Il se trouve que « l’erreur » d’Aristote a été reprise et même amplifiée par Pline l’Ancien : il appuie les dires d’Aristote. Ce qui lui vaudra quelques siècles plus tard de s’attirer les moqueries de Buffon :

« Il y a peu d’animaux sur lesquels on ait fait autant d’histoires absurdes que sur celui-ci. Les anciens ont écrit gravement que l’hyène (sic) était mâle et femelle alternativement : que quand elle portait, allaitait ses petits, elle demeurait femelle pendant tout l’année : que l’année suivante elle reprenait les fonctions du mâle ; et faisait subir à son compagnon le sort de la femelle. On voit bien que ce conte n’a d’autre fondement que l’ouverture en forme de fente que le mâle a, comme la femelle, indépendamment des parties propres de la génération qui, pour les deux sexes, sont dans l’hyène semblables à celles de tous les autres animaux. On dit qu’elle savait imiter la voix humaine, retenir le nom des bergers, les appeler, les charmer, les arrêter, les rendre immobiles : faire en même temps courir les bergères, leur faire oublier leur troupeau, les rendre folles d’amour, etc…Tout cela peut arriver sans hyène : et je finis pour qu’on ne me fasse pas le reproche que je vais faire à Pline, qui paraît avoir pris plaisir à compiler et raconter ces fables ».

Ainsi successivement Aristote n’a pas disséqué la bonne hyène, Pline a adopté ses vues aveuglément, quant à Buffon qui se moque des « fables » de Pline, il n’a sans doute jamais vu une hyène tachetée de sa vie. Il est vrai qu’entre Montbard et Paris, elles sont rares.

Depuis lors, notre connaissance des hyènes s’est approfondie et nous savons aujourd’hui reconnaître quatre espèces de hyènes :

 

– Les hyènes rayées d’Afrique du Nord, du sud du Sahara, du Moyen Orient et que l’on trouve jusqu’aux Indes, c’est celle qu’a étudié Aristote ;

– Les hyènes tachetées qui vivent en Afrique au sud du Sahara, sujets de cette chronique ;

– Les hyènes brunes d’Afrique du Sud ;

– Les hyènes protèles Afrique du Sud et de la Corne de l’Afrique.

 

Ces quatre espèces de hyènes actuelles ont un ancêtre commun. Mais chez une seule espèce il y a « masculinisation » des organes génitaux des femelles. Et ce dès les premiers stades du développement intra utérin : la durée de gestation est de 111 jours, et dès le trentième jour les prémisses des organes génitaux, clitoris ou pénis, sont distinguables chez les fétus, avant que les testicules ou les ovaires ne soient aptes à synthétiser des hormones androgènes. Autrement dit, le clitoris masculinisé de la hyène tachetée est un organe qui, s’il doit au hasard, est devenu une nécessité. Contrairement à ce qu’a pu écrire S.J. Gould à son sujet, le clitoris masculinisé n’est pas induit par un excès de testostérone. C’est un organe à part entière façonné par la sélection naturelles. Il confère aux femelles leur statut social de dominantes.

A la naissance, les nouveaux nés, un ou deux par portée, sont éjectés au travers du clitoris masculinisé, et c’est toujours une parturition difficile : 60% des primipares perdent leurs petits à la naissance. Pourtant, l’espèce est prospère et sa démographie n’est pas affectée outre mesure en dépit de ce taux de mortalité infantile ravageur.

• _DONNÉES À EXAMINER_:
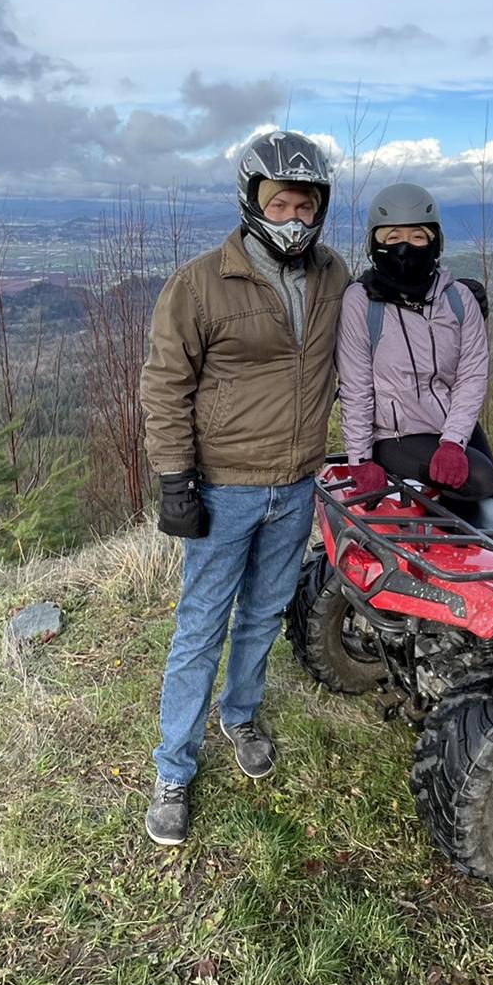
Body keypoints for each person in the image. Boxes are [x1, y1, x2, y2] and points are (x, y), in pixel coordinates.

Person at [137, 129, 350, 846]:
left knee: (262, 615)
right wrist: (174, 479)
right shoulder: (200, 283)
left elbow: (372, 329)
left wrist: (446, 294)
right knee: (201, 626)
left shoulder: (333, 276)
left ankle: (241, 714)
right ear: (253, 200)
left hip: (296, 485)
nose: (294, 215)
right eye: (280, 201)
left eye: (306, 203)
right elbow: (165, 386)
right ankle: (174, 768)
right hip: (224, 487)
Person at [337, 182, 493, 501]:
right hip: (394, 434)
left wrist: (453, 441)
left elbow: (471, 376)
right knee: (480, 480)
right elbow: (355, 387)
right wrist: (359, 460)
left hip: (448, 425)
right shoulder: (361, 302)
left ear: (434, 242)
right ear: (374, 243)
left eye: (417, 236)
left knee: (492, 501)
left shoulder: (458, 299)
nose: (405, 247)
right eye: (392, 237)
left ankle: (462, 550)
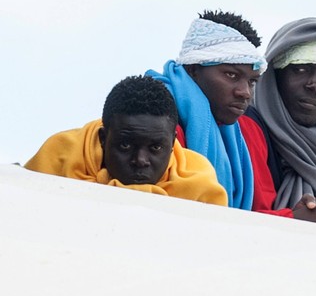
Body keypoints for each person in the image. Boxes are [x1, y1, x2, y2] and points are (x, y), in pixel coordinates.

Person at [147, 10, 316, 225]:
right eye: (231, 75)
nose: (245, 93)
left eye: (252, 81)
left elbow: (258, 211)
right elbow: (164, 213)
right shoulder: (153, 117)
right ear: (194, 69)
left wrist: (300, 213)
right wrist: (293, 220)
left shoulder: (248, 131)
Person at [24, 75, 228, 205]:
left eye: (156, 147)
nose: (140, 160)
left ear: (173, 144)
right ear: (103, 138)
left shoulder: (199, 184)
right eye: (126, 145)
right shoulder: (58, 158)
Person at [240, 17, 316, 226]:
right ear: (274, 77)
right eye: (300, 69)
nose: (315, 85)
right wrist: (294, 220)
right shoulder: (243, 129)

• _CONSIGNE DE TRAVAIL 1_: D'après l'extrait sur les hyènes, combien de jours dure la gestation chez la hyène tachetée ?
• _CONSIGNE DE TRAVAIL 2_:
Pour chaque affirmation ci-dessous, dites si elle concorde avec l'extrait sur les hyènes. Répondez par oui ou par non, puis citez les mots décisifs de l'extrait.
(a) Aristote a étudié la hyène rayée.
(b) Le clitoris masculinisé de la hyène tachetée est induit par un excès de testostérone.
(c) Chez la hyène tachetée, une portée compte de trois à cinq petits.
• _CONSIGNE DE TRAVAIL 3_: Recopiez le passage de l'extrait sur les hyènes compris entre « Ces quatre espèces » et « social de dominantes. », inclus, en substituant « aïeul commun » à « ancêtre commun ».

• _ZONE DE RÉPONSE 1_: 111 jours.

• _ZONE DE RÉPONSE 2_:
(a) Oui : « c’est celle qu’a étudié Aristote »
(b) Non : « le clitoris masculinisé n’est pas induit par un excès de testostérone »
(c) Non : « un ou deux par portée »

• _ZONE DE RÉPONSE 3_:
Ces quatre espèces de hyènes actuelles ont un aïeul commun. Mais chez une seule espèce il y a « masculinisation » des organes génitaux des femelles. Et ce dès les premiers stades du développement intra utérin : la durée de gestation est de 111 jours, et dès le trentième jour les prémisses des organes génitaux, clitoris ou pénis, sont distinguables chez les fétus, avant que les testicules ou les ovaires ne soient aptes à synthétiser des hormones androgènes. Autrement dit, le clitoris masculinisé de la hyène tachetée est un organe qui, s’il doit au hasard, est devenu une nécessité. Contrairement à ce qu’a pu écrire S.J. Gould à son sujet, le clitoris masculinisé n’est pas induit par un excès de testostérone. C’est un organe à part entière façonné par la sélection naturelles. Il confère aux femelles leur statut social de dominantes.